» INSTRUCTION A:
From the insurance dispute page, list every statute or regulation that is cited by its code number.

Insurance dispute lawyers for Bellevue and Seattle policyholders

Oseran Hahn represents policyholders in disputes with their insurance companies. Washington gives insureds some of the strongest protections in the country: a carrier that handles a claim unreasonably faces not just the benefit it owed but bad-faith damages, treble damages under the Insurance Fair Conduct Act, and the policyholder's attorney fees. We litigate coverage disputes, bad-faith and IFCA claims, denied and underpaid first-party claims, and duty-to-defend fights, across property, liability, and professional lines. The goal is to make the carrier pay what the policy promised, plus the cost of the fight it caused.

What this work involves

What our Bellevue and Seattle litigation attorneys handle

An insurance dispute is a fight over a promise the policyholder already paid for. We litigate coverage disputes, reading the policy against the carrier where its language is ambiguous. We bring bad-faith and Insurance Fair Conduct Act claims when an insurer handles a claim unreasonably, where the damages can triple. We pursue denied, delayed, and underpaid first-party claims for property and business losses. We enforce the insurer's duty to defend, which is broader than its duty to pay. And we resolve these matters through coverage declaratory actions, appraisal, and suit, recovering the policyholder's attorney fees where Washington law allows.

Coverage disputes and policy interpretation

Most insurance fights start with a single question: does the policy cover this loss? We litigate that question across property, liability, and professional policies, and Washington law gives the policyholder real advantages. Insurance policies are construed as the average purchaser would understand them, ambiguities are read against the insurer that drafted them, and an exclusion is applied narrowly with the burden on the carrier to prove it. The insured proves the loss falls within coverage; the insurer proves any exclusion. When coverage is genuinely disputed, either side can ask a court to decide it through a declaratory-judgment action (RCW 7.24), which resolves the coverage question before the underlying loss compounds.

Insurance bad faith, IFCA, and the Consumer Protection Act

An insurer owes its policyholder a duty of good faith, and in Washington breaching it is a tort, not just a contract claim, which opens the door to damages well beyond the policy limit. A carrier that unreasonably denies or mishandles a claim can face common-law bad-faith liability (Coventry Associates v. American States), a Consumer Protection Act claim built on the state's claims-handling regulations (WAC 284-30), and, for a wrongful denial, treble damages and attorney fees under the Insurance Fair Conduct Act (RCW 48.30.015). These remedies change the leverage entirely: an insurer that could only ever owe the claim itself has far less reason to pay than one facing triple damages and fees.

Denied, delayed, and underpaid first-party claims

First-party claims, where you're collecting on your own policy, are where most bad-faith conduct happens: the denial with a thin explanation, the investigation that drags for months, the lowball offer on a property or business-interruption loss. We litigate wrongful denials, unreasonable delay, failure to investigate, and undervalued payments on property, business-interruption, and similar coverages. Where the dispute is really about the dollar value of a covered loss rather than coverage itself, many policies require appraisal, a faster valuation process we invoke or contest as the facts warrant. The throughline is holding the carrier to a prompt, fair, and fully investigated decision, which is exactly what the regulations require.

» MATERIAL FOR THE TASK:
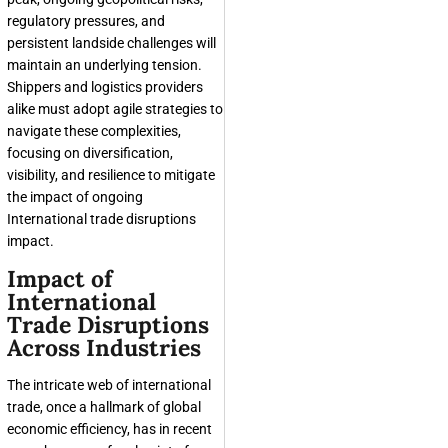
regulatory pressures, and
persistent landside challenges will
maintain an underlying tension.
Shippers and logistics providers
alike must adopt agile strategies to
navigate these complexities,
focusing on diversification,
visibility, and resilience to mitigate
the impact of ongoing
International trade disruptions
impact.
Impact of
International
Trade Disruptions
Across Industries
The intricate web of international
trade, once a hallmark of global
economic efficiency, has in recent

» INSTRUCTION B:
Convert the lines of the records into a Markdown table with the columns Number and Record line. Give one row per line, number the rows from 1, and leave out blank lines and the pictures.

» ANSWER A:
- RCW 7.24
- WAC 284-30
- RCW 48.30.015

» ANSWER B:
| Number | Record line |
|---|---|
| 1 | regulatory pressures, and |
| 2 | persistent landside challenges will |
| 3 | maintain an underlying tension. |
| 4 | Shippers and logistics providers |
| 5 | alike must adopt agile strategies to |
| 6 | navigate these complexities, |
| 7 | focusing on diversification, |
| 8 | visibility, and resilience to mitigate |
| 9 | the impact of ongoing |
| 10 | International trade disruptions |
| 11 | impact. |
| 12 | Impact of |
| 13 | International |
| 14 | Trade Disruptions |
| 15 | Across Industries |
| 16 | The intricate web of international |
| 17 | trade, once a hallmark of global |
| 18 | economic efficiency, has in recent |